- _BRANO SELEZIONATO_

________________________________________

Inaugurato a giugno 2025, MuGAr - Museo della Garfagnana Archeologica si presenta ai Giovedì al Museo nella serata dell’11 dicembre alle ore 21 in presenza alla Sala della Narrazione del Museo Italiano dell’Immaginario Folklorico: intervengono la Dott.ssa Marta Colombo, Funzionaria archeologa responsabile per il territorio, il Dott. Silvio Fioravanti, archeologo, Annarita Fiori in rappresentanza del Comune di Pieve Fosciana e Margherita Leone, studentessa magistrale e volontaria di servizio civile presso MuGAr.

________________________________________

- _SCOPO DEL COMPITO_
Secondo il brano selezionato, chi interviene in rappresentanza del Comune di Pieve Fosciana?

Estratti da un insieme di dati
________________________________________

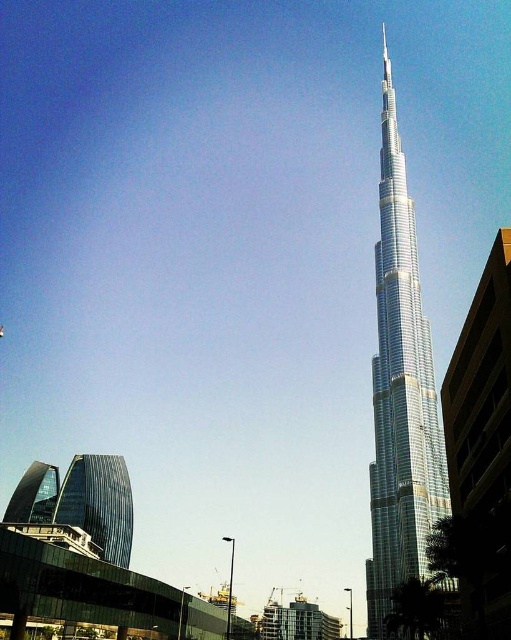
Between shiny glass skyscraper at right and glassy reflective skyscraper at lower left, which one appears on the left side from the viewer's perspective?

From the viewer's perspective, glassy reflective skyscraper at lower left appears more on the left side.

From the picture: Between shiny glass skyscraper at right and glassy reflective skyscraper at lower left, which one is positioned higher?

shiny glass skyscraper at right is above.

Between point (384, 520) and point (129, 509), which one is positioned in front?

Point (384, 520)

Find the location of a particular element. The height and width of the screenshot is (640, 511). shiny glass skyscraper at right is located at coordinates (401, 392).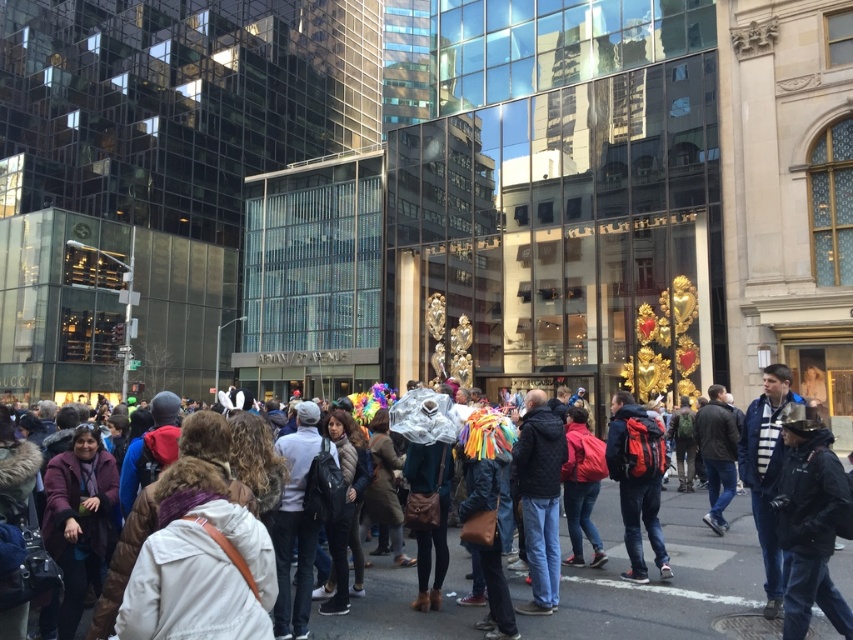
Question: Is black quilted jacket at center bigger than red backpack at center?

________________________________________

- _SOLUZIONE DEL PROBLEMA_
Annarita Fiori.